Five years ago I met Lloyd Cole in that supposed haven of rock ‘n’ roll debauchery The Columbia Hotel, opposite Hyde Park in London. From his first record and his publicity picture I had been expecting an angry young ball of confusion, but instead was greeted by an opinionated shy bookworm, obviously confused by the fact that the mythical rock’n’roll lifestyle glamorised in his Brit-crit music wasn’t reflected in this London hostelry. He’d recently left college and enrolled in the University of Life, he looked worried, anxious, and dreadfully homesick – hardly the man sitting opposite me in this SoHo cafe.
Today Lloyd Cole is far more sure of himself, if a little less bothered by the success or influence of his records. Of course he still cares, is still assured he’s “one of the best songwriters in the world at the moment”, but maybe less urgent, less interested in forcing himself upon the world. By going solo, he’s not only made a determined effort to gain a slightly higher profile, but he’s also slowed down. He thinks if he makes grand enough statements then the world will surely come to him.
In those five years he’s written some good songs, a handful of great songs – “Forest Fire”, “Rattlesnakes”, “Perfect Skin”, “My Bag” – and his fair share of mediocre one. Like every good songwriter, he’s at his best (which, it must be said, isn’t as often as he’d like) when he combines T-shirt slogans with clever, nagging melodies, songs which linger. None of the songs on his new LP, “Lloyd Cole”, can be considered classic, but there are some very good ones, and in general he appears to have stepped up a gear, relying less on the clever-clever wordplay of previous years, becoming more ‘adult’ in the process.
It was recorded mostly in New York with Commotions producer Paul Hardiman and Fred Maher (the former SCRITTI POLITTI drummer who worked with LOU REED on his most recent LP “New York”), and sounds more sophisticated than the records Cole made with the Commotions
“When someone writes fiction they make up composite characters, usually using real people as the basis. And so it goes with pop songs. This is the first time I’ve written obvious love songs – you’ve got to get out of it to be able to write about it. When I started out I made a conscious decision to write in the third person. I was more interested in prose, journalistic prose. But I look back and realise those songs were about me anyway. You never really know why you’re writing a song.

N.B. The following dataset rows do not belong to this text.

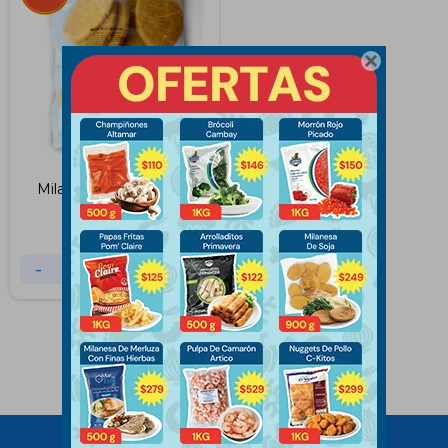

Milanesas de Soja 900
Gramos
$
249
$
269
-
+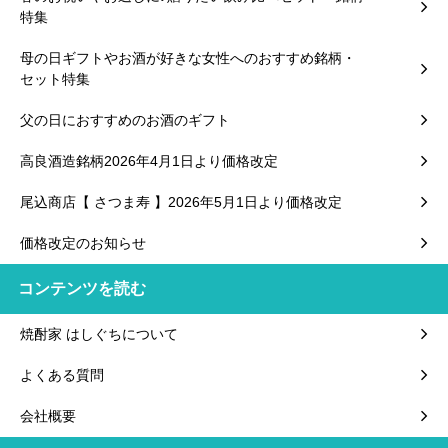
特集
母の日ギフトやお酒が好きな女性へのおすすめ銘柄・
セット特集
父の日におすすめのお酒のギフト
高良酒造銘柄2026年4月1日より価格改定
尾込商店【 さつま寿 】2026年5月1日より価格改定
価格改定のお知らせ
コンテンツを読む
焼酎家 はしぐちについて
よくある質問
会社概要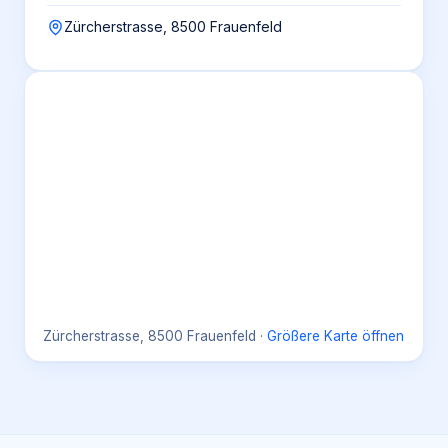
Zürcherstrasse, 8500 Frauenfeld
Zürcherstrasse, 8500 Frauenfeld
·
Größere Karte öffnen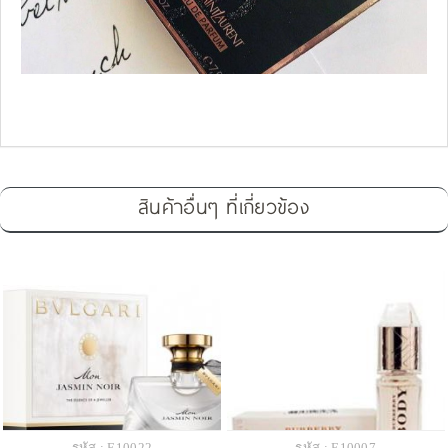
สินค้าอื่นๆ ที่เกี่ยวข้อง
รหัส : E10022
รหัส : E10007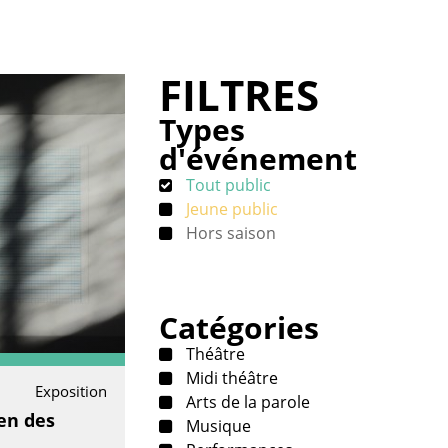
FILTRES
Types
d'événement
Tout public
Jeune public
Hors saison
Catégories
Théâtre
Midi théâtre
Exposition
Arts de la parole
en des
Musique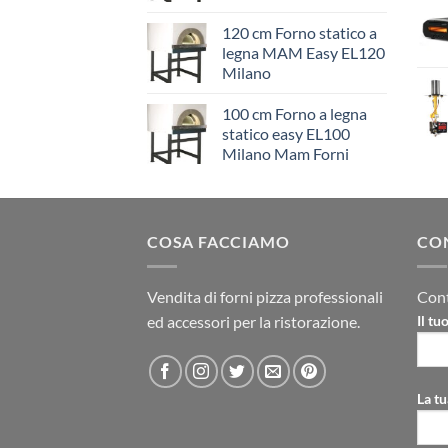
120 cm Forno statico a
legna MAM Easy EL120
Milano
100 cm Forno a legna
statico easy EL100
Milano Mam Forni
COSA FACCIAMO
CO
Vendita di forni pizza professionali
Cont
ed accessori per la ristorazione.
Il t
La tu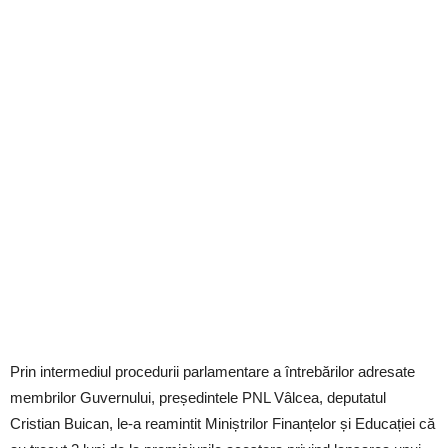
Prin intermediul procedurii parlamentare a întrebărilor adresate
membrilor Guvernului, președintele PNL Vâlcea, deputatul
Cristian Buican, le-a reamintit Miniștrilor Finanțelor și Educației că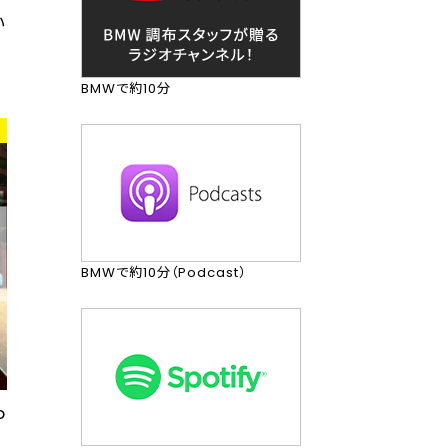
い
BMWで約10分
BMWで約10分（Podcast）
b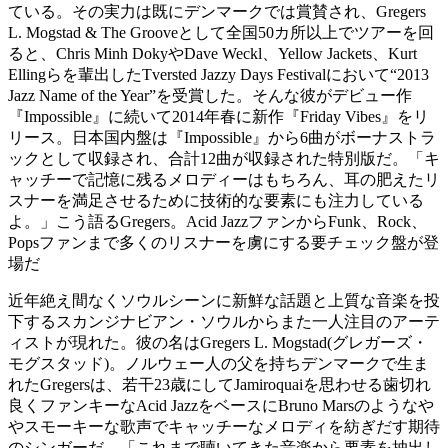
ている。その実力は既にデンマークでは賞賛され、Gregers
L. Mogstad & The Grooveとして全国50カ所以上でツアーを回
ると、Chris Minh DokyやDave Weckl、Yellow Jackets、Kurt
Ellingらを輩出したTversted Jazzy Days Festivalにおいて“2013
Jazz Name of the Year”を受賞した。そんな彼がデビュー作
『Impossible』に続いて2014年春に新作『Friday Vibes』をリ
リース。日本国内盤は『Impossible』から6曲がボーナストラ
ックとして収録され、合計12曲が収録された特別版だ。「キ
ャッチーで記憶に残るメロディーはもちろん、耳の肥えたリ
スナーを満足させるために技術的な要素にも注力している
よ。」こう語るGregers。Acid JazzファンからFunk、Rock、
Popsファンまで多くのリスナーを虜にする要チェック盤が登
場だ
近年絶え間なくソウルシーンに新鮮な話題と上質な音楽を投
下するスカンジナビアン・ソウルからまた一人注目のアーテ
ィストが現れた。彼の名はGregers L. Mogstad(グレガーズ・
モグスタッド)。ノルウェー人の父を持ちデンマークで生ま
れたGregersは、若干23歳にしてJamiroquaiを思わせる歯切れ
良くファンキーなAcid JazzをベースにBruno Marsのようなや
やスモーキーな歌声でキャッチーなメロディを紡ぎだす期待
のシンガーだ。「これまで聴いてきた音楽から要素を抽出し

“I’ve never tried to make overstatements in my songs, I’ve always despised dogma in lyrics, THE CLASH’s politics were awful – I remember Joe Strummer saying once that they were more interested in their sunglasses than their politics. They were a great rock ‘n’ roll band, but their politics sucked. I don’t really like picking individuals and tearing their work apart, but Paul Weller knows that I think ‘Walls Come Tumbling Down’ is one of the worst lyrics ever written. In terms of that area of music I’m just totally detached from it.”

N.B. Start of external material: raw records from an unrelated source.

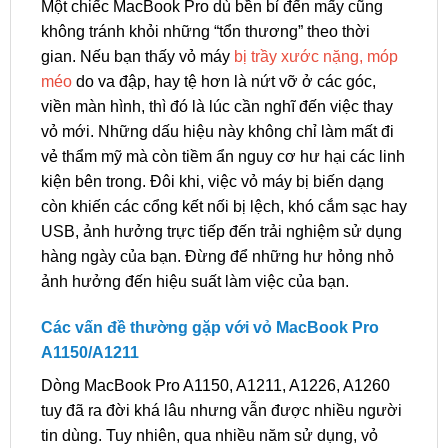
Một chiếc MacBook Pro dù bền bỉ đến mấy cũng
không tránh khỏi những “tổn thương” theo thời
gian. Nếu bạn thấy vỏ máy
bị trầy xước nặng, móp
méo
do va đập, hay tệ hơn là nứt vỡ ở các góc,
viền màn hình, thì đó là lúc cần nghĩ đến việc thay
vỏ mới. Những dấu hiệu này không chỉ làm mất đi
vẻ thẩm mỹ mà còn tiềm ẩn nguy cơ hư hại các linh
kiện bên trong. Đôi khi, việc vỏ máy bị biến dạng
còn khiến các cổng kết nối bị lệch, khó cắm sạc hay
USB, ảnh hưởng trực tiếp đến trải nghiệm sử dụng
hàng ngày của bạn. Đừng để những hư hỏng nhỏ
ảnh hưởng đến hiệu suất làm việc của bạn.
Các vấn đề thường gặp với vỏ MacBook Pro
A1150/A1211
Dòng MacBook Pro A1150, A1211, A1226, A1260
tuy đã ra đời khá lâu nhưng vẫn được nhiều người
tin dùng. Tuy nhiên, qua nhiều năm sử dụng, vỏ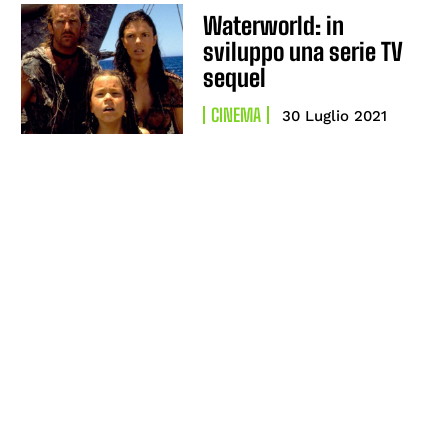
Waterworld: in
sviluppo una serie TV
sequel
CINEMA
30 Luglio 2021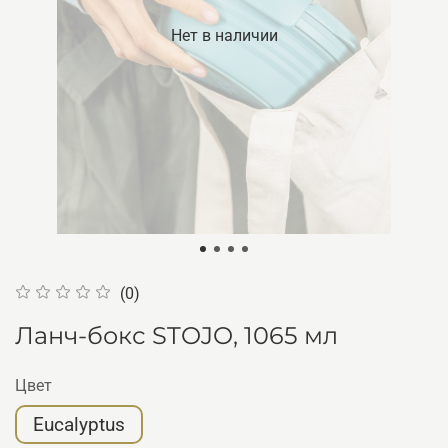
Нет в наличии
(0)
Ланч-бокс STOJO, 1065 мл
Цвет
Eucalyptus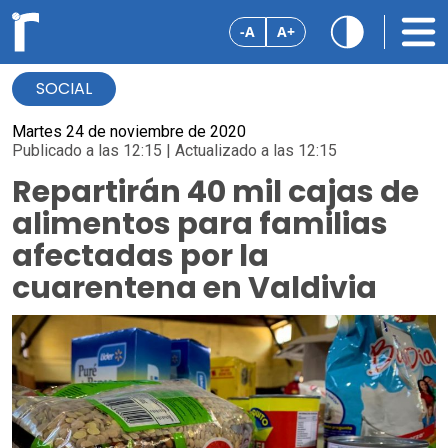
-A
A+
SOCIAL
Martes 24 de noviembre de 2020
Publicado a las 12:15 | Actualizado a las 12:15
Repartirán 40 mil cajas de
alimentos para familias
afectadas por la
cuarentena en Valdivia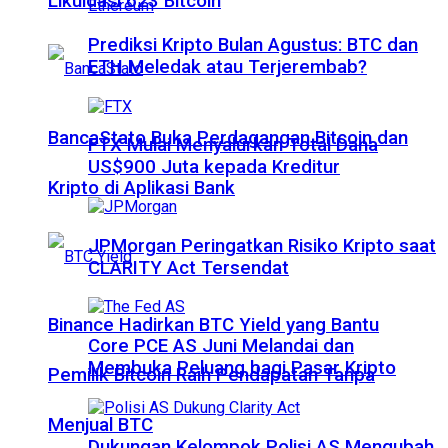
Likuidasi 623 Bitcoin
Prediksi Kripto Bulan Agustus: BTC dan
ETH Meledak atau Terjerembab?
BancaStato Buka Perdagangan Bitcoin dan
FTX Mulai Menyalurkan Total Dana
US$900 Juta kepada Kreditur
Kripto di Aplikasi Bank
JPMorgan Peringatkan Risiko Kripto saat
CLARITY Act Tersendat
Binance Hadirkan BTC Yield yang Bantu
Core PCE AS Juni Melandai dan
Membuka Peluang bagi Pasar Kripto
Pemilik Bitcoin Raih Pendapatan Tanpa
Menjual BTC
Dukungan Kelompok Polisi AS Mengubah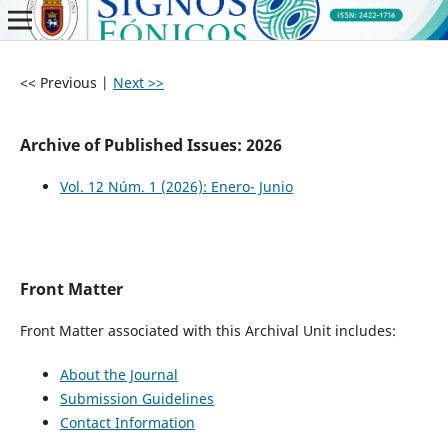
<< Previous
|
Next >>
Archive of Published Issues: 2026
Vol. 12 Núm. 1 (2026): Enero- Junio
Front Matter
Front Matter associated with this Archival Unit includes:
About the Journal
Submission Guidelines
Contact Information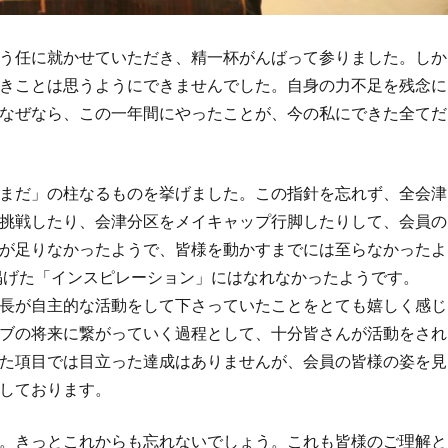
う任に就かせていただき、精一杯がんばって参りました。しか
きことは思うようにできませんでした。自身の力不足を残念に
なぜなら、この一年間にやったことが、今の私にできた全てだ
まだ」の柱なるものを挙げました。この指針を忘れず、全会津
挑戦したり、会津分区をメイキャップ行脚したりして、会員の
が足りなかったようで、皆様を動かすまでには至らなかったよ
の掲げた「インスピレーション」にはなれなかったようです。
長が自主的な活動をして下さっていたことをとても嬉しく感じ
ブの将来に繋がっていく過程として、十分皆さんが活動をされ
た項目では目立った達成はありませんが、会員の皆様の姿を見
しております。
。きっとこれからも忘れないでしょう。これも皆様のご理解と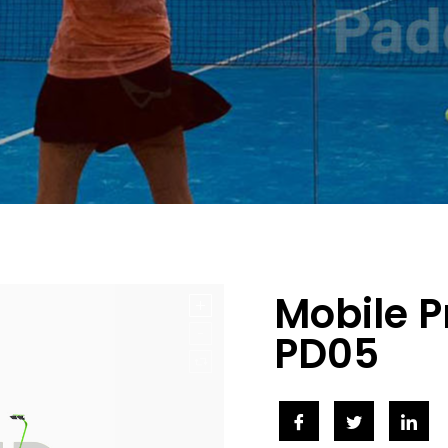
Mobile P
PD05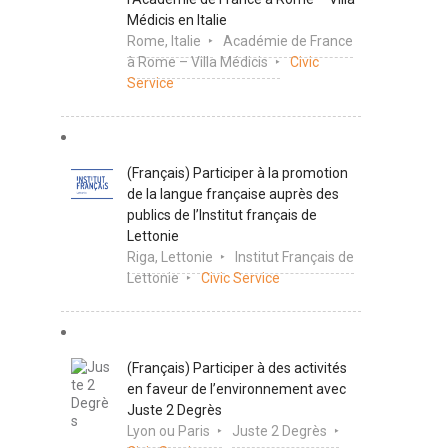
Médicis en Italie
Rome, Italie
Académie de France
à Rome – Villa Médicis
Civic
Service
(Français) Participer à la promotion
de la langue française auprès des
publics de l’Institut français de
Lettonie
Riga, Lettonie
Institut Français de
Lettonie
Civic Service
(Français) Participer à des activités
en faveur de l’environnement avec
Juste 2 Degrès
Lyon ou Paris
Juste 2 Degrès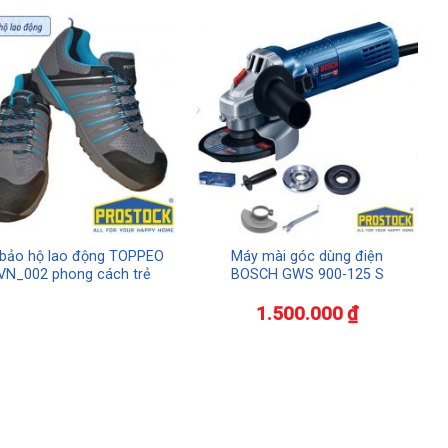
 bảo hộ lao động TOPPEO
Máy mài góc dùng điện
VN_002 phong cách trẻ
BOSCH GWS 900-125 S
1.500.000
₫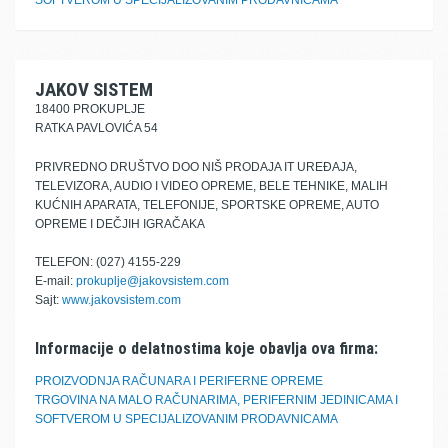
SOFTVEROM U SPECIJALIZOVANIM PRODAVNICAMA
JAKOV SISTEM
18400 PROKUPLJE
RATKA PAVLOVIĆA 54
PRIVREDNO DRUŠTVO DOO NIŠ PRODAJA IT UREĐAJA,
TELEVIZORA, AUDIO I VIDEO OPREME, BELE TEHNIKE, MALIH
KUĆNIH APARATA, TELEFONIJE, SPORTSKE OPREME, AUTO
OPREME I DEČJIH IGRAČAKA
TELEFON: (027) 4155-229
E-mail:
prokuplje@jakovsistem.com
Sajt:
www.jakovsistem.com
Informacije o delatnostima koje obavlja ova firma:
PROIZVODNJA RAČUNARA I PERIFERNE OPREME
TRGOVINA NA MALO RAČUNARIMA, PERIFERNIM JEDINICAMA I
SOFTVEROM U SPECIJALIZOVANIM PRODAVNICAMA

Nevertheless, he is still immersing himself in the mythology of America, and in particular New York. Did he simply move to the source of his muse? Or was he trying to exorcise his obsession?
“It was either here or Barcelona, basically, I just wanted to get out of London. I liked the idea of coming to the place which is the home of what got me interested in music in first place – home of TELEVISION, THE VOIDOIDS etc. That was one of the reasons New York was romantic to me before I ever set foot in it. Since I was about 16 I’ve never really had a permanent home. I’ve lived in Derbyshire, Lancashire, Glasgow, London – so I’ve never really written about things close too home. Abstract notions have always made more sense. I’ve got no fondness for Britain any more, and now I realise that New York is the only place I’ve ever wanted to make my home.”

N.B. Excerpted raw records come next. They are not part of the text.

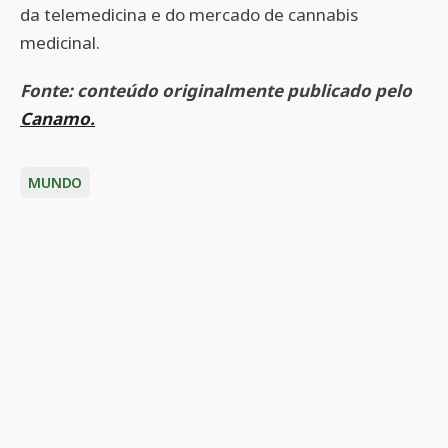
da telemedicina e do mercado de cannabis
medicinal.
Fonte: conteúdo originalmente publicado pelo
Canamo.
MUNDO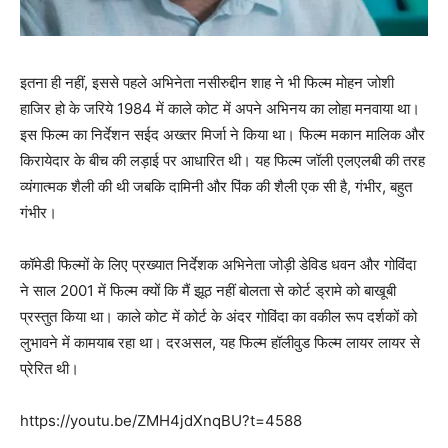
इतना ही नहीं, इससे पहले अभिनेता नसीरुद्दीन शाह ने भी फिल्‍म मोहन जोशी
हाजिर हो के जरिये 1984 में काले कोट में अपने अभिनय का लोहा मनवाया था।
इस फिल्‍म का निर्देशन सईद अख्‍तर मिर्जा ने किया था। फिल्‍म मकान मालिक और
किरायेदार के बीच की लड़ाई पर आधारित थी। यह फिल्‍म जॉली एलएलबी की तरह
व्‍यंगात्‍मक शैली की थी जबकि दामिनी और पिंक की शैली एक सी है, गंभीर, बहुत
गंभीर।
कॉमेडी फिल्‍मों के लिए प्रख्‍यात निर्देशक अभिनेता जोड़ी डेविड धवन और गोविंदा
ने साल 2001 में फिल्‍म क्‍यों कि मैं झूठ नहीं बोलता से कोर्ट ड्रामे को बाखूबी
प्रस्‍तुत किया था। काले कोट में कोर्ट के अंदर गोविंदा का वकील रूप दर्शकों को
लुभावने में कामयाब रहा था। दरअसल, यह फिल्‍म हॉलीवुड फिल्‍म लायर लायर से
प्रेरित थी।
https://youtu.be/ZMH4jdXnqBU?t=4588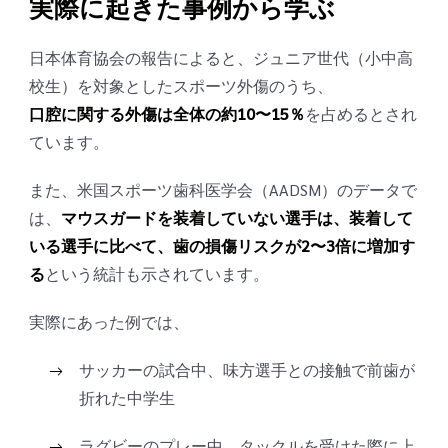
実際に起きた事例から学ぶ
日本体育協会の報告によると、ジュニア世代（小中高
校生）を対象としたスポーツ外傷のうち、
口腔に関する外傷は全体の約10〜15％
を占めるとされ
ています。
また、米国スポーツ歯科医学会（AADSM）のデータで
は、
マウスガードを装着していない選手は、装着して
いる選手に比べて、歯の損傷リスクが2〜3倍に増加す
る
という統計も示されています。
実際にあった例では、
サッカーの試合中、味方選手との接触で前歯が
折れた中学生
ラグビーのプレー中、タックルを受けた際に上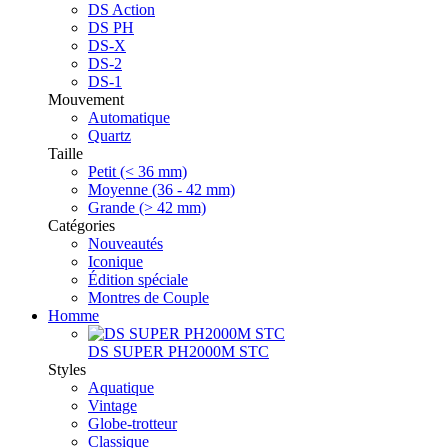
DS Action
DS PH
DS-X
DS-2
DS-1
Mouvement
Automatique
Quartz
Taille
Petit (< 36 mm)
Moyenne (36 - 42 mm)
Grande (> 42 mm)
Catégories
Nouveautés
Iconique
Édition spéciale
Montres de Couple
Homme
DS SUPER PH2000M STC
Styles
Aquatique
Vintage
Globe-trotteur
Classique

While the boho bleatings of Lloyd Cole don’t always ring true with the critics, the marketing men think differently. For over two years now Amaretto di Saronno has used cult celebrities to sell its sweet almond liqueur in America. Kid Creole, Buster Poindexter, Tama Janowitz, Eric Roberts, Joan Chen, Richard Donner and a host of singers, actors, and dancers and on-the cusp celebrities have all appeared in the small quarter-page Amaretto ads which frequent many fasionable American magazines. Dawn Dresher, the account supervisor at Saronno’s advertising agency, says they pick people who are hip, yet who haven’t necessarily hit the big time in the States.
“Lloyd was my choice,” she says. “He’s got a fresh image, he’s very talented . . . and he’s hot. He’s quite a cult figure over here. We’ve used over 20 people since the campaign started, and there haven’t been any major falls from grace. No one’s turned out to be an embarrassment yet. Lloyd’s got something you can’t quite put your finger on.”
Lloyd Cole sees his involvement rather differently: “Why did I do it? They gave me $5,000 for an afternoon’s work, that’s why. I never earn that normally. That was it, done. It paid my rent for six months. It was as simple as that, I needed the money.”
Does he drink the stuff? “No! I’ve got a case of it coming soon – I’m going to give it to my enemies. I don’t know why they picked me, maybe because I’m obscure. The only downside is that over here I’m now more famous for being the guy in the Amaretto ads than I am for the records I make. I drink, so I don’t mind endorsing alcohol. It’s a joy to be able to get income from something other than music. I hate the idea of thinking about the music I do in terms of returns. It’s not the way it should be done.”
In these reactionary times, black music has ceased to be so fashionable with some of the white faces who grew up with guitar-based pop, and the garage/house/swingbeat re-mix has come to be regarded with the same disdain as the disco remix a decade ago. Cole is particularly uninterested: “After ‘The Message’ I saw no reason for any more rap music. I like TONE LOC, he’s funny, but I haven’t rally been affected by any black music since CHIC and FUNKADELIC. Having listened to YO! MTV every afternoon for six months in the studio, I’m sick of it. My favourite records of all time are pretty traditional; I’ve got no funk in me at all. Zero. But I’ve got a fair bit of rock ‘n’ roll, and that’s what I’m best at.”
I asked Lloyd Cole how good he thought he was and he told me in no uncertain terms. “I’ve got to think I’m good. I can write songs better than a lot of people. MORISSEY has two songs, just like BRYAN FERRY said he used to have; he’s got his angry one and he’s got his maudlin one. Ferry used to have his melancholy one and his uptempo one.” But Lloyd Cole makes no secret of the fact that he think he’s got more than two.
“People hardly ever understand that some of my songs are funny. This business is just light entertainment. I’m not interested in people writing critical essays about them, I just want them to like them. Some people just can’t understand that I’m capable of putting my tongue in my cheek. It’s not high art, you know, ‘Perfect Skin’ is probably one of my funniest songs. Here is this ridiculous Bohemian character who’s using as many long words as he possibly can, to create this image with which he’s trying to attract women. And then in the chorus he collapses, realising how stupid he is . . . because when she smiles he just falls apart, and he’s a jerk like everybody else, I guess.”After the interview he takes me to a little bar – his favourite in New York – in Prince Street, in the middle of SoHo. We shoot pool, drink some more beer and wait for a photographer. Slowly Cole begins to merge with the blue-collar regulars of the bar. Even with his JIM MORRISON-style clothes, his spectacles and his sullen, puffy cheeks he blends in the with biceps, the braggadocio and the beer-swilling. Like Morrison, Cole knows that alcohol is a great leveller.
“I can disappear here,” he says, buying me another beer, “I can merge, and I can relax.”